Here is the way I explained the situation back in September:
The situation arose following a Georgia police officer called Nathan Van Buren was caught taking a bribe to appear confidential data in a police record. The guy paying the bribe’d met a girl in a strip club and also wished to affirm that she wasn’t an undercover cop prior to following an sexual–and ironically commercial–connection with her.
Unfortunately for Van Buren, another guy was operating together with the FBI, which detained Van Buren and charged him with a violation of the CFAA. Prosecutors contended that Van Buren”exceeded authorized access” if he looked up info regarding the girl from the strip bar.
But attorneys for Van Buren contested. They contended that his authorities login credentials allowed him to get any information in the database. Offering confidential data in exchange for a bribe might have been against department policy and state legislation, they contended, but it did not”exceed authorized access” up to the CFAA goes.

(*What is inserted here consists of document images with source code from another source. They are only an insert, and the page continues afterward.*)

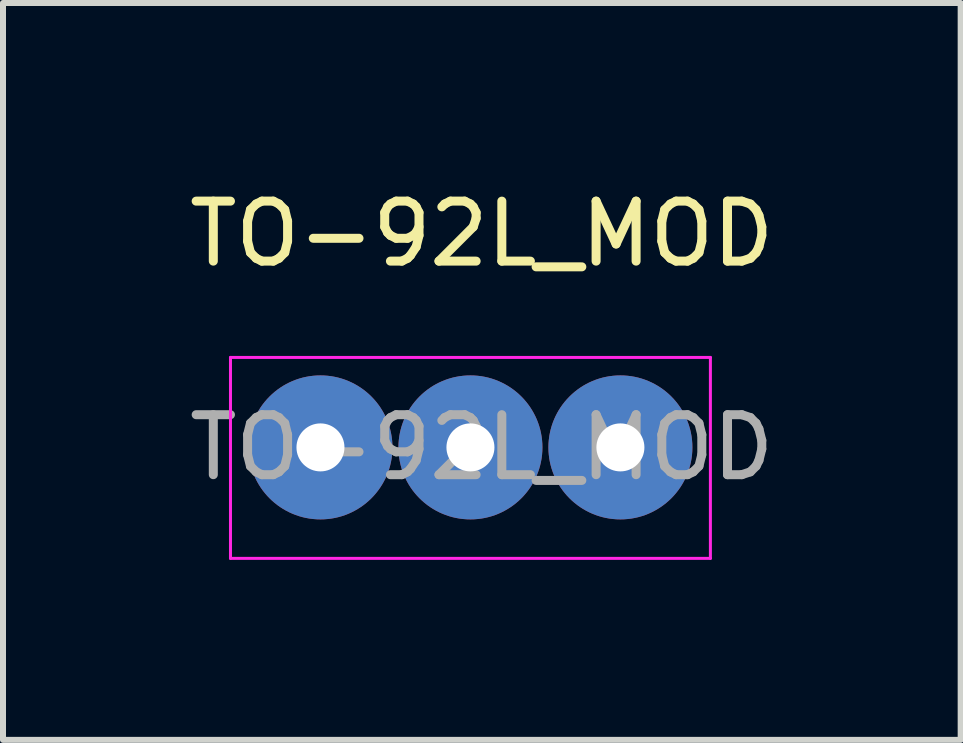
<source format=kicad_pcb>
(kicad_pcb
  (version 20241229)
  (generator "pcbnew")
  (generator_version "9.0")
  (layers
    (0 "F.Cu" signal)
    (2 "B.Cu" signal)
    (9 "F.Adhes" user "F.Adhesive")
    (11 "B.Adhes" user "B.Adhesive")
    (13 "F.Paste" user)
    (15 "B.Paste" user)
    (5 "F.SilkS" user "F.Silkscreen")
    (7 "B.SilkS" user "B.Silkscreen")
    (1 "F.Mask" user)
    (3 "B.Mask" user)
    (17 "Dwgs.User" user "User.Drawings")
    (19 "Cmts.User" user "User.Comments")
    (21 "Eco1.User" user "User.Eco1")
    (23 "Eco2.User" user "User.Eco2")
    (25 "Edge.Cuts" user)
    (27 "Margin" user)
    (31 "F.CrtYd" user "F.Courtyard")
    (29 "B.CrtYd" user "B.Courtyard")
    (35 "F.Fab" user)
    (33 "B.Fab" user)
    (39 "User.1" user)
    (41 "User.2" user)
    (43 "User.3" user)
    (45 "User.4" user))
  (footprint "TO-92L_MOD"
    (layer "F.Cu")
    (at 3.792 4.408)
    (property "Reference" "TO-92L_MOD" (at 1.19 -3.56 180) (layer "F.SilkS") (effects (font (size 1 1) (thickness 0.15))))
    (attr through_hole)
    (fp_line (start -3 -1.5) (end -3 1.85) (stroke (width 0.05) (type solid)) (layer "F.CrtYd"))
    (fp_line (start -3 -1.5) (end 5 -1.5) (stroke (width 0.05) (type solid)) (layer "F.CrtYd"))
    (fp_line (start 5 1.85) (end -3 1.85) (stroke (width 0.05) (type solid)) (layer "F.CrtYd"))
    (fp_line (start 5 1.85) (end 5 -1.5) (stroke (width 0.05) (type solid)) (layer "F.CrtYd"))
    (fp_text user "${REFERENCE}" (at 1.19 0 180) (layer "F.Fab") (effects (font (size 1 1) (thickness 0.15))))
    (pad "1" thru_hole circle (at -1.5 0) (size 2.4 2.4) (drill 0.8) (layers "*.Cu" "*.Mask"))
    (pad "2" thru_hole circle (at 1 0) (size 2.4 2.4) (drill 0.8) (layers "*.Cu" "*.Mask"))
    (pad "3" thru_hole circle (at 3.5 0) (size 2.4 2.4) (drill 0.8) (layers "*.Cu" "*.Mask")))
  (gr_rect
    (start -3 -3)
    (end 12.964 9.283)
    (stroke (width 0.1) (type default))
    (fill no)
    (layer "Edge.Cuts")))
</source>
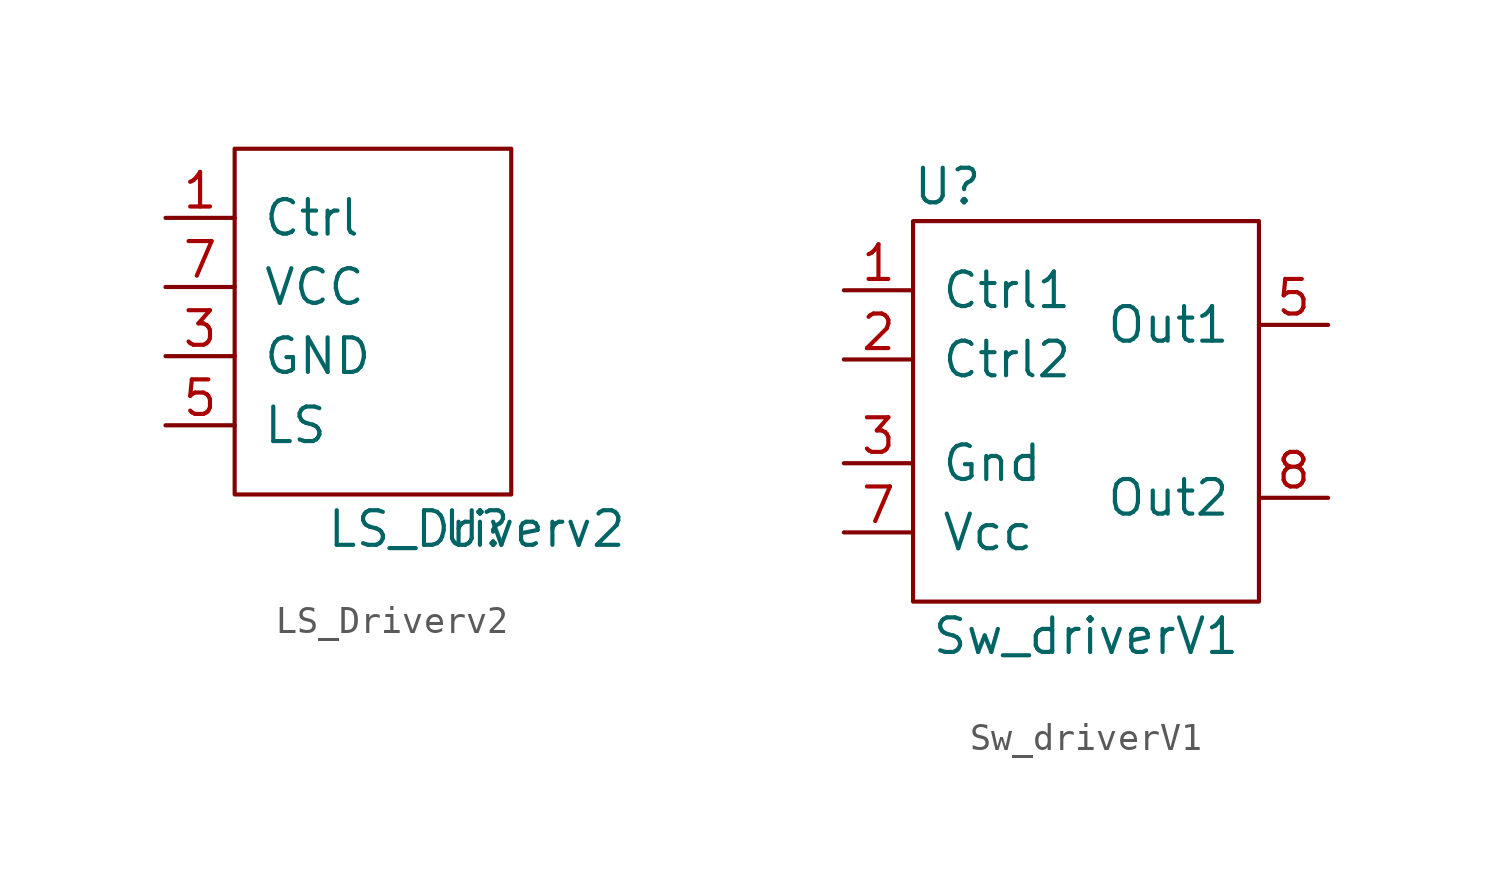
<source format=kicad_sym>
(kicad_symbol_lib
  (version 20220914)
  (generator kicad_symbol_editor)
  (symbol "LS_Driverv2"
    (pin_names
      (offset 1.016))
    (property "Reference" "U"
      (at 3.81 -6.35 0)
      (effects (font (size 1.27 1.27))))
    (property "Value" "LS_Driverv2"
      (at 3.81 -6.35 0)
      (effects (font (size 1.27 1.27))))
    (symbol "LS_Driverv2_0_1"
      (rectangle (start -5.08 7.62) (end 5.08 -5.08) (stroke (width 0) (type solid)) (fill (type none))))
    (symbol "LS_Driverv2_1_1"
      (pin input line (at -7.62 5.08 0) (length 2.54) (name "Ctrl" (effects (font (size 1.27 1.27)))) (number "1" (effects (font (size 1.27 1.27)))))
      (pin power_in line (at -7.62 0 0) (length 2.54) (name "GND" (effects (font (size 1.27 1.27)))) (number "3" (effects (font (size 1.27 1.27)))))
      (pin power_in line (at -7.62 0 0) (length 2.54) hide (name "GND" (effects (font (size 1.27 1.27)))) (number "4" (effects (font (size 1.27 1.27)))))
      (pin power_out line (at -7.62 -2.54 0) (length 2.54) (name "LS" (effects (font (size 1.27 1.27)))) (number "5" (effects (font (size 1.27 1.27)))))
      (pin power_out line (at -7.62 -2.54 0) (length 2.54) hide (name "LS" (effects (font (size 1.27 1.27)))) (number "6" (effects (font (size 1.27 1.27)))))
      (pin power_in line (at -7.62 2.54 0) (length 2.54) (name "VCC" (effects (font (size 1.27 1.27)))) (number "7" (effects (font (size 1.27 1.27)))))))
  (symbol "Sw_driverV1"
    (pin_names
      (offset 1.016))
    (property "Reference" "U"
      (at -5.08 8.89 0)
      (effects (font (size 1.27 1.27))))
    (property "Value" "Sw_driverV1"
      (at 0 -7.62 0)
      (effects (font (size 1.27 1.27))))
    (symbol "Sw_driverV1_0_1"
      (rectangle (start -6.35 7.62) (end 6.35 -6.35) (stroke (width 0) (type solid)) (fill (type none))))
    (symbol "Sw_driverV1_1_1"
      (pin input line (at -8.89 5.08 0) (length 2.54) (name "Ctrl1" (effects (font (size 1.27 1.27)))) (number "1" (effects (font (size 1.27 1.27)))))
      (pin input line (at -8.89 2.54 0) (length 2.54) (name "Ctrl2" (effects (font (size 1.27 1.27)))) (number "2" (effects (font (size 1.27 1.27)))))
      (pin input line (at -8.89 -1.27 0) (length 2.54) (name "Gnd" (effects (font (size 1.27 1.27)))) (number "3" (effects (font (size 1.27 1.27)))))
      (pin input line (at -8.89 -1.27 0) (length 2.54) hide (name "Gnd" (effects (font (size 1.27 1.27)))) (number "4" (effects (font (size 1.27 1.27)))))
      (pin output line (at 8.89 3.81 180) (length 2.54) (name "Out1" (effects (font (size 1.27 1.27)))) (number "5" (effects (font (size 1.27 1.27)))))
      (pin output line (at 8.89 3.81 180) (length 2.54) hide (name "Out1" (effects (font (size 1.27 1.27)))) (number "6" (effects (font (size 1.27 1.27)))))
      (pin input line (at -8.89 -3.81 0) (length 2.54) (name "Vcc" (effects (font (size 1.27 1.27)))) (number "7" (effects (font (size 1.27 1.27)))))
      (pin output line (at 8.89 -2.54 180) (length 2.54) (name "Out2" (effects (font (size 1.27 1.27)))) (number "8" (effects (font (size 1.27 1.27))))))))
</source>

Evidently, nobody will shield a cop allegedly accepting bribes to disclose confidential government data. However, the situation matters since the CFAA was invoked in prosecutions of much more sympathetic defendants. As an instance, prosecutors employed the CFAA into prosecute Aaron Swartz for scratching academic documents in the JSTOR database. In addition they prosecutied a little business that used automatic scraping applications to buy and store blocks of tickets in the TicketMaster site.